Istruzioni operative.
• a. Secondo la recensione sui Dragonland, di che nazionalità sono i cinque membri del gruppo?
• b. Riprendi la recensione sui Dragonland dal punto in cui si ferma.

Brano del documento.
+--
Che gruppo quello dei
Dragonland... mi faranno sempre imbestialire, ed allo stesso tempo, come sempre, li amerò e li seguirò fino alla fine dei giorni.
Quella voglia di strafare, di voler sempre a tutti i costi "crescere" oltre il limite, con l'ovvio risultato di snaturarsi e rovinare quanto di buono è stato costruito negli anni, eppure poi bastano 15-20 secondi in un brano, geniali, illuminanti, e l'amore torna a sbocciare, ma sempre con il rimpianto che questi cinque svedesi con un poca più di umiltà avrebbero potuto essere davvero le stelle del power metal europeo, con buona pace di
Nightwish, Sonata Arctica, Hammerfall e tutti gli altri.
Cinque anni di assenza dopo i flop (commerciali) di "
Starfall" ed "
+--
Voci di un dataset.

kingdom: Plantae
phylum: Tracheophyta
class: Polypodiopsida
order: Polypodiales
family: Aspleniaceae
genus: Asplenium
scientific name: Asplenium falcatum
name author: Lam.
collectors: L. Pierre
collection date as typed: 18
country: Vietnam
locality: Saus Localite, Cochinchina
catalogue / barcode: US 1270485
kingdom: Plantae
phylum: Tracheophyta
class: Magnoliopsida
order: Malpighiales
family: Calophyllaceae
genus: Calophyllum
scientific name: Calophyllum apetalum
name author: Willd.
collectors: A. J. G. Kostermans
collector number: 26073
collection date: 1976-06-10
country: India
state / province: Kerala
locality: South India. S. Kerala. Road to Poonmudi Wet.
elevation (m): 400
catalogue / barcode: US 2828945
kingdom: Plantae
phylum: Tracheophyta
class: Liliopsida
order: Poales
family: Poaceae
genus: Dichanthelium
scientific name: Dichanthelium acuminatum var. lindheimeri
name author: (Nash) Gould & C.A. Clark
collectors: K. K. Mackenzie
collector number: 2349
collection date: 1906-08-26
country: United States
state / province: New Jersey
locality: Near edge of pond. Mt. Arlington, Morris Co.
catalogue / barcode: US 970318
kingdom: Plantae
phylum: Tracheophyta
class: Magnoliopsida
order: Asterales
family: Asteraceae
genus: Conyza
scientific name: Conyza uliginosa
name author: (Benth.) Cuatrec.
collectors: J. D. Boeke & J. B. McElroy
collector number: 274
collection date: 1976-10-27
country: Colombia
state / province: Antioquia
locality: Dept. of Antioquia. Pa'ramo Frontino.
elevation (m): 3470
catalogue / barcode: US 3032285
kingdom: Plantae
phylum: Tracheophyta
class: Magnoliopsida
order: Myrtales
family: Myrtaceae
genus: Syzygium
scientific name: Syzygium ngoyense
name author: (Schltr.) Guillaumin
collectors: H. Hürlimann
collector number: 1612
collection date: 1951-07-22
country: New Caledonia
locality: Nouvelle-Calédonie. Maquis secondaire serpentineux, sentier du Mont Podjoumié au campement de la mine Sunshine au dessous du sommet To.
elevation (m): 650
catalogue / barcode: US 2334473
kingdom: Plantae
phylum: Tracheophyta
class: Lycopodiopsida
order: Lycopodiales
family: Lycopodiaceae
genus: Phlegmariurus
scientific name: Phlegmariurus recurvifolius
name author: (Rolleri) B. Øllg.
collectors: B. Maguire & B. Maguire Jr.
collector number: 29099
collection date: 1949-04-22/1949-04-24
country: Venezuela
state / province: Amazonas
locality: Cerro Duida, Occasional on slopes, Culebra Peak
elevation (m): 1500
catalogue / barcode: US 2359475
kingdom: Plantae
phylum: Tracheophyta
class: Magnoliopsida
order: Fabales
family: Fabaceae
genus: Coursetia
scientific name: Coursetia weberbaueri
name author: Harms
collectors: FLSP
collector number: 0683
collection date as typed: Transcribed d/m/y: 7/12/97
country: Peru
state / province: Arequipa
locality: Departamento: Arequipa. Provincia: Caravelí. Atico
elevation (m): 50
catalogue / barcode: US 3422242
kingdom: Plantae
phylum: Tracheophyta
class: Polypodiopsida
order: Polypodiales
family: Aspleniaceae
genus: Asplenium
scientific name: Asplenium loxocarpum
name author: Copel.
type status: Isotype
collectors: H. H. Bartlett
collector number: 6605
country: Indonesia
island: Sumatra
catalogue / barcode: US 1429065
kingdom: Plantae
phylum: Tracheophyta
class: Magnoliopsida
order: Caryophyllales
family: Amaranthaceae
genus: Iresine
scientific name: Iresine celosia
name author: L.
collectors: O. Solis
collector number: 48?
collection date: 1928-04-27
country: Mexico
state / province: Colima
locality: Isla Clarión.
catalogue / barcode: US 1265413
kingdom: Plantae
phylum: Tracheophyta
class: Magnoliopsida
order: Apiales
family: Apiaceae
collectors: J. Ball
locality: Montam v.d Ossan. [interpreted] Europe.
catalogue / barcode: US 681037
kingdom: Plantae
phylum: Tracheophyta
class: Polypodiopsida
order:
+--
Risposte ai compiti.
• a. Sono svedesi.

• b.
Astronomy", dischi su cui la
Century Media puntava tutto e che invece sono stati l'inizio della prima fine per i Dragonland, band nata come formazione dedita al power metal più becero ed urlato che possa esistere e che poi ha deciso di raffinarsi troppo, lo stesso errore commesso dai
Rhapsody.
La mia speranza di risentirli ai fasti di un tempo era basata su più aspetti: in primis questi 5 anni di "punizione", che speravo fossero serviti da lezione; poi il reclutamento da parte della AFM, etichetta storicamente legata al power più classico, ed ancora la presenza nei titoli di elementi richiamanti il periodo d'oro dei Dragonland, come "
Shadow Of The Mithril Mountains", opener di questo nuovo disco e così simile alla leggendaria, storica e bellissima "
Majesty of the Mithril Mountains", una delle gemme di "
Holy Land" del 2002, album che li aveva di fatto lanciati verso il contratto Century Media ed una carriera molto più luminosa di quella che è stata.
E' bastata l'intro "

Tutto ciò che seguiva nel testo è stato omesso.